Grant, the hero of this book, was among the first to see these things. Shiloh, the first great "killing battle" of the war and a blundering near-loss for the Union, led to the still junior general being condemned as a butcher in the Midwestern and antiwar Northern press. But the bloodletting taught Grant that the Napoleonic phenomenon of a decisive battle—a goal that motivated Lee until nearly the end of the war—was not how the North was going to win. He recorded in his memoirs:

Up to the battle of Shiloh I, as well as thousands of other citizens, believed that the rebellion against the Government would collapse suddenly and soon, if a decisive victory could be gained over any of its armies. Donelson and Henry were such victories. … But when Confederate armies were collected which not only attempted to hold the line farther south…but assumed the offensive and made such a gallant effort to regain what had been lost, then, indeed, I gave up all idea of saving the Union except by complete conquest.

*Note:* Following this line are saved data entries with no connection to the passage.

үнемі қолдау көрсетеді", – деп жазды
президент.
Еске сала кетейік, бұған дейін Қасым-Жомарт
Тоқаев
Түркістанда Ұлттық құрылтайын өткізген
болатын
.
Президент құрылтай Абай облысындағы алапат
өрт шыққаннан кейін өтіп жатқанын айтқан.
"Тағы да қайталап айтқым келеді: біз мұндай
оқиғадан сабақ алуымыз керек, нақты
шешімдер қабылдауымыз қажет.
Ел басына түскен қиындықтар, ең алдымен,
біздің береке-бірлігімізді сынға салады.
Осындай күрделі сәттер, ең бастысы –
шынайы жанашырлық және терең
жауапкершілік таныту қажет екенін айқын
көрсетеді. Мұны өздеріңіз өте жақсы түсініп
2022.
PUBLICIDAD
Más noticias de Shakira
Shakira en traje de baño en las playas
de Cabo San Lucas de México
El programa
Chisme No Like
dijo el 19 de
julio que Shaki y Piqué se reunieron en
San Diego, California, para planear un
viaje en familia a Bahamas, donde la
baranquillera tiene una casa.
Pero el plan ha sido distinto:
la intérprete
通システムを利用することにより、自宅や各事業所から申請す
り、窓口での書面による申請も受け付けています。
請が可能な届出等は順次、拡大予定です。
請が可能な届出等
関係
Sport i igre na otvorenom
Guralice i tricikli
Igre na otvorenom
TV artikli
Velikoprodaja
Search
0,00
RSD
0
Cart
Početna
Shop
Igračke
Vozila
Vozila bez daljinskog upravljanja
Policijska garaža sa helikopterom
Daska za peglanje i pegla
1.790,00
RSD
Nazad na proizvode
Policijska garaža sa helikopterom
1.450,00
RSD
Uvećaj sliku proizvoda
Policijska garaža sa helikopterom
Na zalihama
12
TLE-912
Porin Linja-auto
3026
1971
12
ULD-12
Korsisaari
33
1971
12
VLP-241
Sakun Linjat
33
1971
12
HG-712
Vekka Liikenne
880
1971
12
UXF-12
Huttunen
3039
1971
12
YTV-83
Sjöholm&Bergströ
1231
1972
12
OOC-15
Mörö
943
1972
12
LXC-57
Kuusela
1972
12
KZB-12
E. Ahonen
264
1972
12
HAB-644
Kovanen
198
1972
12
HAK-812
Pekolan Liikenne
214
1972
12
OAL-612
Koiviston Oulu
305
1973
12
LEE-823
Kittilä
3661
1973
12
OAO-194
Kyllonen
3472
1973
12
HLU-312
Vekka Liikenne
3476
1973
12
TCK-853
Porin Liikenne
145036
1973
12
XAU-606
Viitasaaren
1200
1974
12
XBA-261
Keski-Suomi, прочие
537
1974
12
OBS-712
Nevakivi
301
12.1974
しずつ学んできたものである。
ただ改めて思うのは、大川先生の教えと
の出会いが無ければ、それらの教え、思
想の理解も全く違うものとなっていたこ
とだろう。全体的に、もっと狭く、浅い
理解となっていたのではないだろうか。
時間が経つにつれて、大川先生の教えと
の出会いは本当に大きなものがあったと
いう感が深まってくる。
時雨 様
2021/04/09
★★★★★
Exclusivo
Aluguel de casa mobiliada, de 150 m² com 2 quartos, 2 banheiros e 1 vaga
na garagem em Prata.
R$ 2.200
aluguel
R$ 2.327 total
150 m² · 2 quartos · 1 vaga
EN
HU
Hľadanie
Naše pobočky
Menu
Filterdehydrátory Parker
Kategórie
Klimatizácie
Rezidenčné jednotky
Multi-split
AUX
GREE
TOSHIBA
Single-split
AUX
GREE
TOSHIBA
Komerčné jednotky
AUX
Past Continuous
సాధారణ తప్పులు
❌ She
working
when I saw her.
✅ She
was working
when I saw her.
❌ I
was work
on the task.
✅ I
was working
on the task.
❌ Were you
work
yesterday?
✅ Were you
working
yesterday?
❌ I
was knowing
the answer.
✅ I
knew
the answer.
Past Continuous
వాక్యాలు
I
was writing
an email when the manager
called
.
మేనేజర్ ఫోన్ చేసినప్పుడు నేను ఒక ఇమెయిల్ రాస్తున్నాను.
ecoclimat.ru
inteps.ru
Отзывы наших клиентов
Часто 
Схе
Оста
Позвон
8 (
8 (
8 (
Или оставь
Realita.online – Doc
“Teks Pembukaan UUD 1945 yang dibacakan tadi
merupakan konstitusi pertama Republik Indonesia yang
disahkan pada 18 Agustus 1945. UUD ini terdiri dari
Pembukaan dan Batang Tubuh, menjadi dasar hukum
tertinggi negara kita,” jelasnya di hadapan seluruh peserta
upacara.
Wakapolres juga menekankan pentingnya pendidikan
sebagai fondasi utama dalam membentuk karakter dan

Murray and Hsieh point out that while the logic of such a strategy was obscured by ideologically motivated historians in the century after the war, it was quite clear to its designers—the politician Lincoln, and the generals Grant and Sherman. These men shared not only the impressive ability to understand and adapt to the realities of a rather terrible modernity, but also extraordinary reserves of commitment.

Consider the horrifying first night of Shiloh. A profoundly shaken Sherman, whose initial failures that morning have almost led to the destruction of the Union's army, seeks out his boss amongst the shattered bodies of Northern troops lying in a driving rainstorm, prepared to recommend an escape attempt before the dawn. He comes upon Grant sitting on his horse, on the lines, in pitch darkness. Sherman decides to open casually.

"Well, Grant, we've had the devil's own day, haven't we?"

Grant's reply? "Yes. Lick 'em tomorrow, though."

The North had impressive material advantages, to be sure. But its greatest advantage, the now finally fading romance of Robert E. Lee notwithstanding, was the quality of its leaders.